--- Listed entries Enclosed Below ---

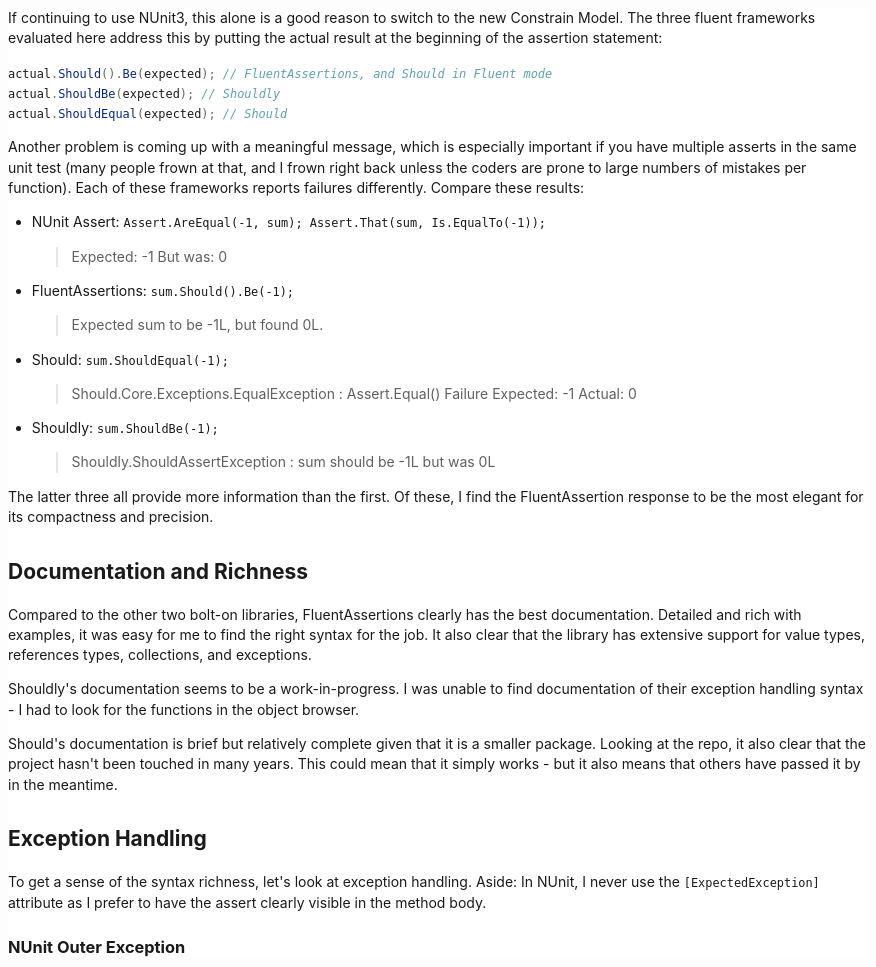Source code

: If continuing to use NUnit3, this alone is a good reason to switch to the new
Constrain Model. The three fluent frameworks evaluated here address this by
putting the actual result at the beginning of the assertion statement:

```csharp
actual.Should().Be(expected); // FluentAssertions, and Should in Fluent mode
actual.ShouldBe(expected); // Shouldly
actual.ShouldEqual(expected); // Should
```

Another problem is coming up with a meaningful message, which is especially
important if you have multiple asserts in the same unit test (many people frown
at that, and I frown right back unless the coders are prone to large numbers of
mistakes per function). Each of these frameworks reports failures differently.
Compare these results:

* NUnit Assert: `Assert.AreEqual(-1, sum); Assert.That(sum, Is.EqualTo(-1));`
  > Expected: -1 But was: 0
* FluentAssertions: `sum.Should().Be(-1);`
  > Expected sum to be -1L, but found 0L.
* Should: `sum.ShouldEqual(-1);`
  > Should.Core.Exceptions.EqualException : Assert.Equal() Failure Expected: -1
  > Actual:   0
* Shouldly: `sum.ShouldBe(-1);`
  > Shouldly.ShouldAssertException : sum should be -1L but was 0L

The latter three all provide more information than the first. Of these, I find
the FluentAssertion response to be the most elegant for its compactness and
precision.

## Documentation and Richness

Compared to the other two bolt-on libraries, FluentAssertions clearly has the
best documentation. Detailed and rich with examples, it was easy for me to find
the right syntax for the job. It also clear that the library has extensive
support for value types, references types, collections, and exceptions.

Shouldly's documentation seems to be a work-in-progress. I was unable to find
documentation of their exception handling syntax - I had to look for the
functions in the object browser.

Should's documentation is brief but relatively complete given that it is a
smaller package. Looking at the repo, it also clear that the project hasn't been
touched in many years. This could mean that it simply works - but it also means
that others have passed it by in the meantime.

## Exception Handling

To get a sense of the syntax richness, let's look at exception handling. Aside:
In NUnit, I never use the `[ExpectedException]` attribute as I prefer to have
the assert clearly visible in the method body.

### NUnit Outer Exception

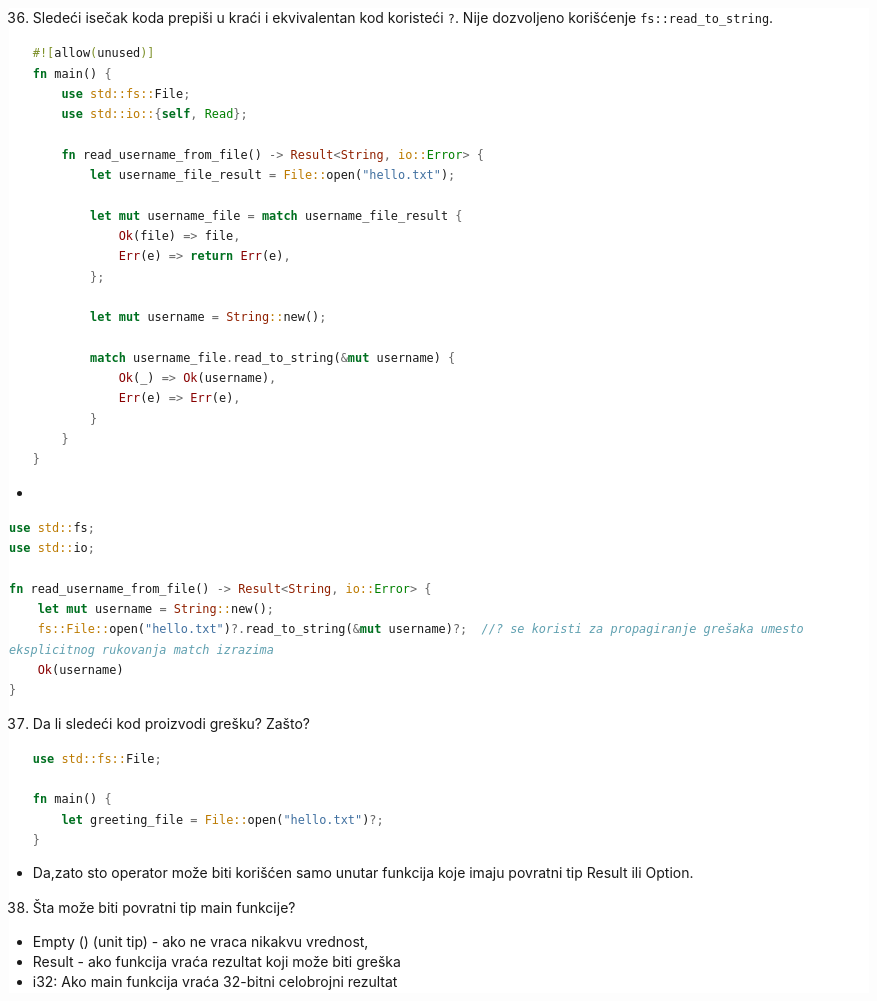 36. Sledeći isečak koda prepiši u kraći i ekvivalentan kod koristeći `?`. Nije dozvoljeno korišćenje `fs::read_to_string`.

    ```rust
    #![allow(unused)]
    fn main() {
        use std::fs::File;
        use std::io::{self, Read};

        fn read_username_from_file() -> Result<String, io::Error> {
            let username_file_result = File::open("hello.txt");

            let mut username_file = match username_file_result {
                Ok(file) => file,
                Err(e) => return Err(e),
            };

            let mut username = String::new();

            match username_file.read_to_string(&mut username) {
                Ok(_) => Ok(username),
                Err(e) => Err(e),
            }
        }
    }
    ```
-
```rust
use std::fs;
use std::io;

fn read_username_from_file() -> Result<String, io::Error> {
    let mut username = String::new();
    fs::File::open("hello.txt")?.read_to_string(&mut username)?;  //? se koristi za propagiranje grešaka umesto          eksplicitnog rukovanja match izrazima
    Ok(username)
}
```

37. Da li sledeći kod proizvodi grešku? Zašto?

    ```rust
    use std::fs::File;

    fn main() {
        let greeting_file = File::open("hello.txt")?;
    }
    ```
- Da,zato sto operator može biti korišćen samo unutar funkcija koje imaju povratni tip Result ili Option.

38. Šta može biti povratni tip main funkcije?
- Empty () (unit tip) - ako ne vraca nikakvu vrednost,
- Result - ako funkcija vraća rezultat koji može biti greška
- i32: Ako main funkcija vraća 32-bitni celobrojni rezultat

--- End of Enclosed Listed entries ---

● **What is needed**:
In the entries above, find the line holding "## Documentation and Richness" and the line holding "smaller package. Looking"; print both of them and every line between, exactly, and nothing else.

● **Exercise solution**:
## Documentation and Richness

Compared to the other two bolt-on libraries, FluentAssertions clearly has the
best documentation. Detailed and rich with examples, it was easy for me to find
the right syntax for the job. It also clear that the library has extensive
support for value types, references types, collections, and exceptions.

Shouldly's documentation seems to be a work-in-progress. I was unable to find
documentation of their exception handling syntax - I had to look for the
functions in the object browser.

Should's documentation is brief but relatively complete given that it is a
smaller package. Looking at the repo, it also clear that the project hasn't been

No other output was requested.